Let's say we want to have some kind of markup language. All we want to "markup" are:
Expressions consisting of letters (abc...zABC...Z) and whitespaces --> words
Expressions consisting of numbers (0-9) --> numbers
We want to enclose words in tags and numbers in tags. So if i got you right that is what you want to do: If you're in the word context (between word tags) the compiler should expect letters and whitespaces, in the number context it expects numbers.

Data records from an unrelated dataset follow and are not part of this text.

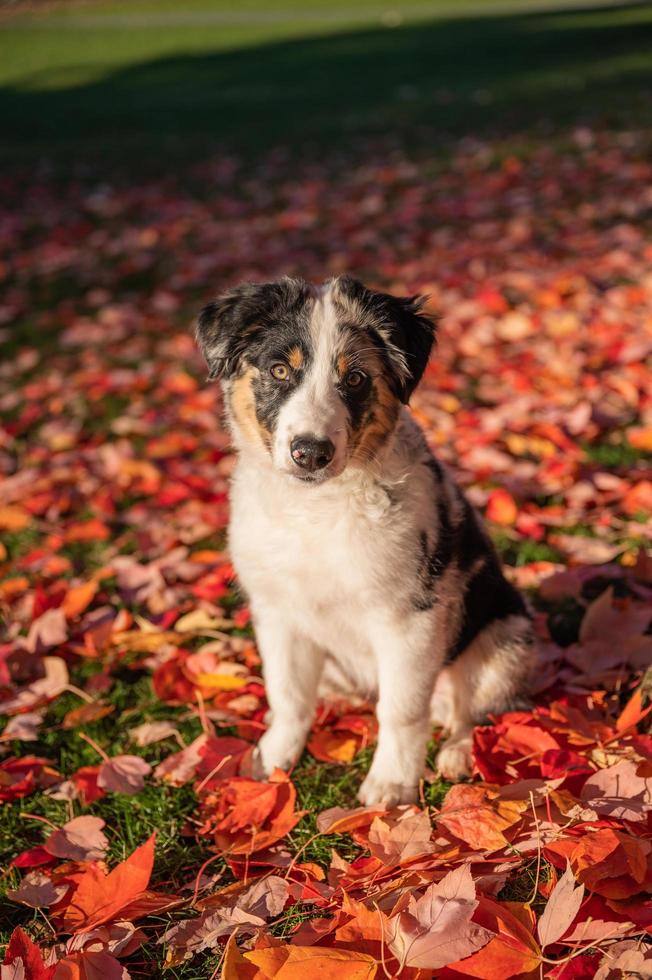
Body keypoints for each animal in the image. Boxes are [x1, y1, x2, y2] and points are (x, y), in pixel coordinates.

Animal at [196, 274, 532, 804]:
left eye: (354, 379)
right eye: (278, 370)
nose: (310, 453)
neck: (315, 511)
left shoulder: (410, 618)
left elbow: (401, 711)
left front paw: (391, 785)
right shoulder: (277, 613)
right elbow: (287, 694)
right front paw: (271, 760)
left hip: (505, 641)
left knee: (470, 711)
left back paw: (459, 755)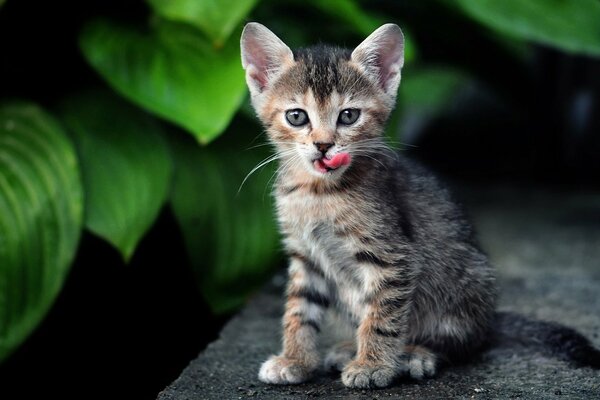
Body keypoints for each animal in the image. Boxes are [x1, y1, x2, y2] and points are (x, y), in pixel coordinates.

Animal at [240, 21, 600, 388]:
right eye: (297, 117)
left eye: (348, 116)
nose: (324, 145)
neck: (317, 193)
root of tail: (488, 323)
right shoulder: (305, 256)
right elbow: (299, 311)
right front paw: (295, 360)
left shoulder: (393, 257)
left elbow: (381, 316)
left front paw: (372, 365)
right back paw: (348, 347)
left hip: (467, 283)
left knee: (461, 344)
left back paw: (414, 354)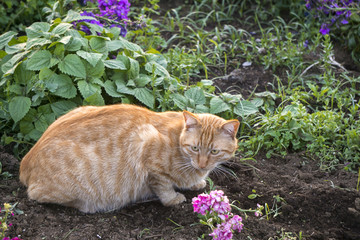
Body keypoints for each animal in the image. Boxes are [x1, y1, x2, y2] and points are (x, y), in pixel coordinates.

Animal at [19, 104, 239, 213]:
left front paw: (195, 183)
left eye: (214, 152)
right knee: (37, 195)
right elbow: (164, 187)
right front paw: (173, 199)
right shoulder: (146, 148)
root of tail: (24, 163)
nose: (202, 164)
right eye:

I created the file WordNumber.jj which defines the grammar and the parser to be generated:
options
{
LOOKAHEAD= 1;
CHOICE_AMBIGUITY_CHECK = 2;
OTHER_AMBIGUITY_CHECK = 1;
STATIC = true;
DEBUG_PARSER = false;
DEBUG_LOOKAHEAD = false;
DEBUG_TOKEN_MANAGER = false;
ERROR_REPORTING = true;
JAVA_UNICODE_ESCAPE = false;
UNICODE_INPUT = false;
IGNORE_CASE = false;
USER_TOKEN_MANAGER = false;
USER_CHAR_STREAM = false;
BUILD_PARSER = true;
BUILD_TOKEN_MANAGER = true;
SANITY_CHECK = true;
FORCE_LA_CHECK = false;
}
PARSER_BEGIN(WordNumberParser)
/** Model-tree Parser */
public class WordNumberParser
{
/** Main entry point. */
public static void main(String args []) throws ParseException
{
WordNumberParser parser = new WordNumberParser(System.in);
parser.Input();
}
}
PARSER_END(WordNumberParser)
SKIP :
{
" "
| "\n"
| "\r"
| "\r\n"
| "\t"
}
TOKEN :
{
< WORD_TOKEN : (["a"-"z"] | ["A"-"Z"] | " " | "." | ",")+ > |
< NUMBER_TOKEN : (["0"-"9"])+ >
}
/** Root production. */
void Input() :
{}
{
( WordContext() | NumberContext() )* < EOF >
}
/** WordContext production. */
void WordContext() :
{}
{
"<WORDS>" (< WORD_TOKEN >)+ "</WORDS>"
}
/** NumberContext production. */
void NumberContext() :
{}
{
"<NUMBER>" (< NUMBER_TOKEN >)+ "</NUMBER>"
}
You can test it with a file like that:
<WORDS>This is a sentence. As you can see the parser accepts it.</WORDS>
<WORDS>The answer to life, universe and everything is</WORDS><NUMBER>42</NUMBER>
<NUMBER>This sentence will make the parser sad. Do not make the parser sad.</NUMBER>
The Last line will cause the parser to throw an exception like this:
Exception in thread "main" ParseException: Encountered " <WORD_TOKEN> "This sentence will make the parser sad. Do not make the parser sad. "" at line 3, column 9.
Was expecting:
<NUMBER_TOKEN> ...
That is because the parser did not find what it expected.
I hope that helps.
Cheers!
P.S.: The parser can't "be" inside a token as a token is a terminal symbol (correct me if I'm wrong) which can't be replaced by production rules any further. So all the context aspects have to be placed inside a production rule (non terminal) like "WordContext" in my example.
You need to use lexer states. Your example becomes something like:
<DEFAULT> TOKEN: { <ELEMENT1: "element1">: IN_ELEMENT1 }
<DEFAULT> TOKEN: { <ELEMENT2: "element2">: IN_ELEMENT2 }
<IN_ELEMENT1> TOKEN: { <ABC: "abc" (...)*>: DEFAULT }
<IN_ELEMENT2> TOKEN: { <ABCD: "abcd" (...)*>: DEFAULT }
Please note that the (...)* are not proper JavaCC syntax, but your example is not either so I can only guess.